Natural life for DuBois

Kevin Clifford/Nevada Appeal

Kevin Clifford/Nevada Appeal

There's nothing unusual about health food stores today.

But imagine what it was like 45 years ago when Phil DuBois started the health food operation in Carson City.

"It was tough times back then because nobody knew nothing, and I had to convince everybody I was talking to what it was all about," DuBois said.

DuBois, owner of the DuBois' Health Food Center and Herb Shoppe grew up in rural Massachusetts, where he worked on dairy farms. He later moved to Wyoming, where he worked as a cowboy.

"I just got tired of the cold weather," he said. "After riding around in a saddle for three years in the cold at 30 below zero, I said there has to be a better way."

About that time, his father got a job with a Reno television station, so DuBois moved to Carson.

One day 48 years ago, his wife gave him a book on healthy eating and living.

"I read it and we changed our whole philosophy of how to eat and cook, throw out all the garbage and sugar and crap," DuBois said. "I raised all of my kids on natural foods and natural stuff, they never went to the doctor, never had a shot, anything."

DuBois said the only place in the area at that time to get health food of any kind was a small drugstore in Reno. This gave him the idea to start his own store in Carson City, which opened on May 1, 1964.

Thirty years ago, DuBois moved the store to its present location on East William Street, one block off Carson Street. As room opened up in the building, he kept expanding, adding a wide selection of natural food and household products, everything from protein drinks to gluten-free baking mixes to cosmetics. They even have bundles of white sage, used to ward off evil spirits according to DuBois.

"We are a very diversified store for the size that we are," DuBois said. "We carry a lot of stuff, a lot of homeopathic stuff, vitamins, minerals, and a lot of allergy stuff for people with food allergies. We carry natural products, good products, no artificial junk, we don't believe in that stuff."

Every available space inside the store is packed with just about every natural alternative a family could need, with a couple of notable exceptions.

"The only thing we don't carry is toilet paper," said Mya Robertshaw, the store's assistant manager. "We don't have paper products, and we don't have diapers."

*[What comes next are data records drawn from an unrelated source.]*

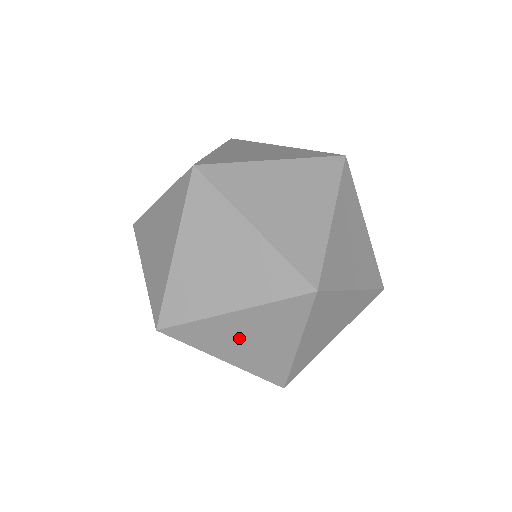
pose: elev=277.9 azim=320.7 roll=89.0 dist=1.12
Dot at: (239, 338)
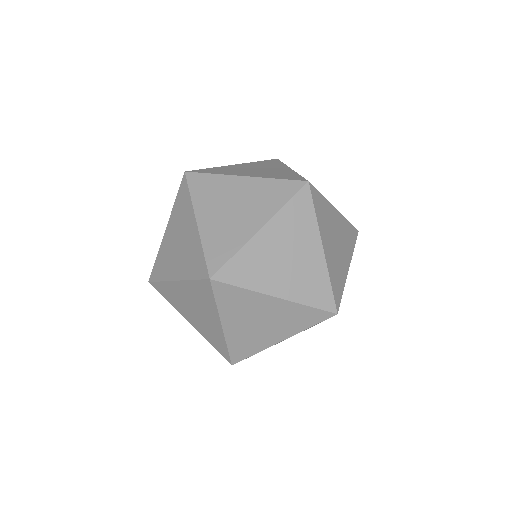
Dot at: (277, 259)
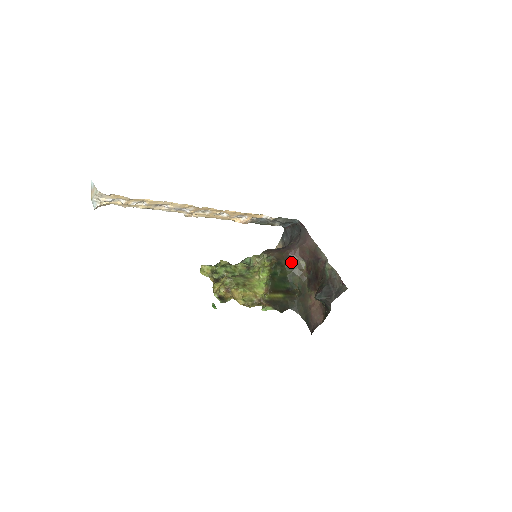
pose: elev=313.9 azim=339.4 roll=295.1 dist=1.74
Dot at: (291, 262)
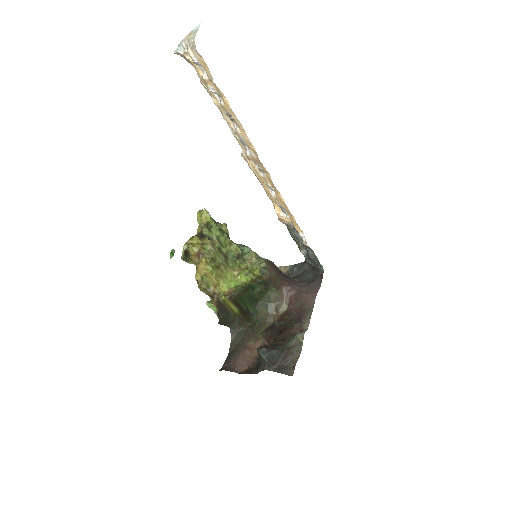
Dot at: (277, 294)
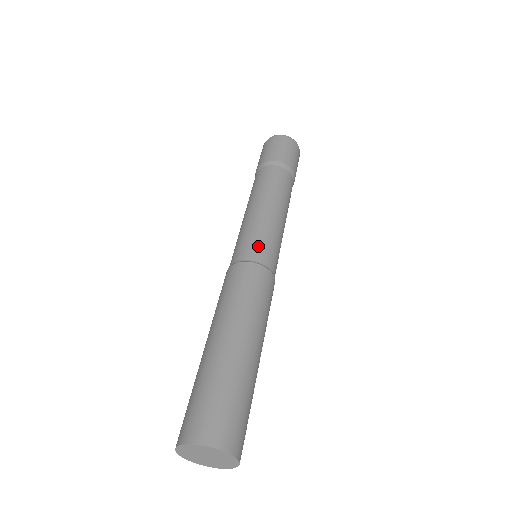
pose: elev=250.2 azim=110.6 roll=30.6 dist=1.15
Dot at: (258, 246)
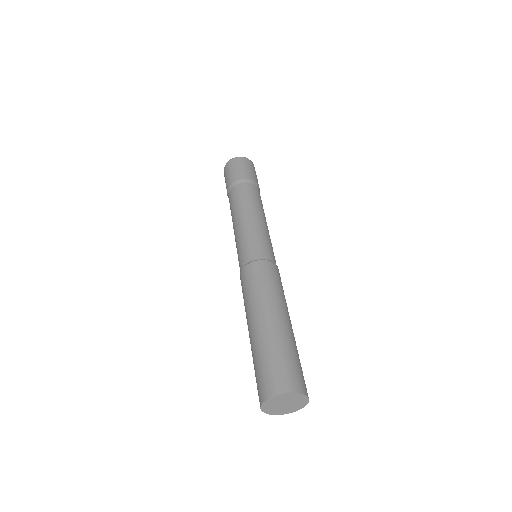
Dot at: (252, 248)
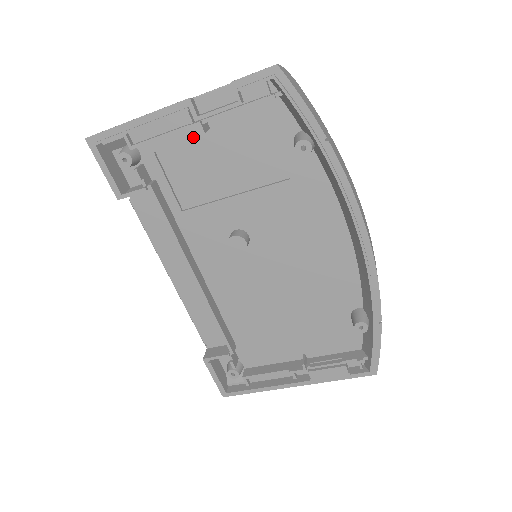
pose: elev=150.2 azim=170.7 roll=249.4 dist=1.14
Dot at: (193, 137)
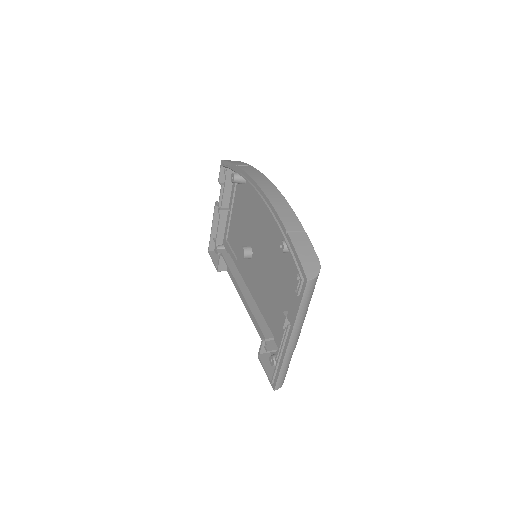
Dot at: (229, 219)
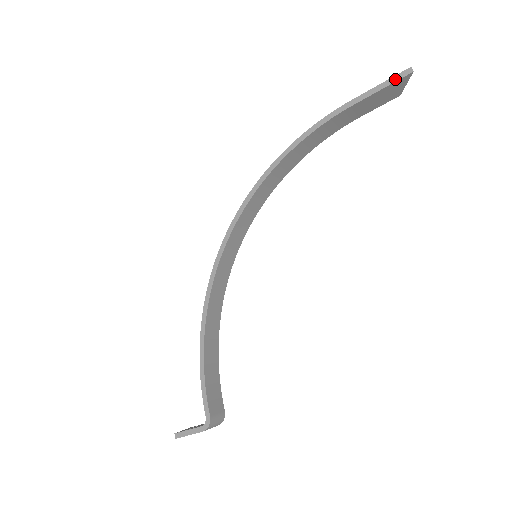
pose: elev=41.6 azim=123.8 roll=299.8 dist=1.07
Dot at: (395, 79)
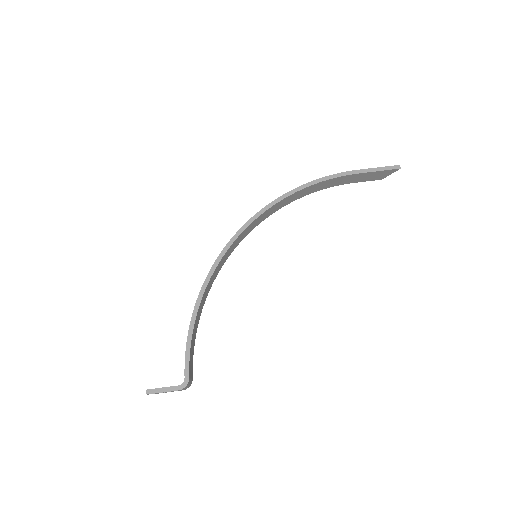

DuBois said that service and knowledge sets his store apart from the supermarkets which all have health food sections these days.

"Customer service is our bread and butter," DuBois said. "We know these products because we use them, and we can help customers who have questions about them."

He pointed out that they have a very complete book section in the store for those who want to learn more about natural foods.

The store will be having a 45th birthday party celebration May 1 and 2, with balloons, treats and some of their wholesalers on hand to give out samples and answer questions about their products.

"We're still hanging in there," DuBois said. "We've been through a lot of highs and lows, and we're still here."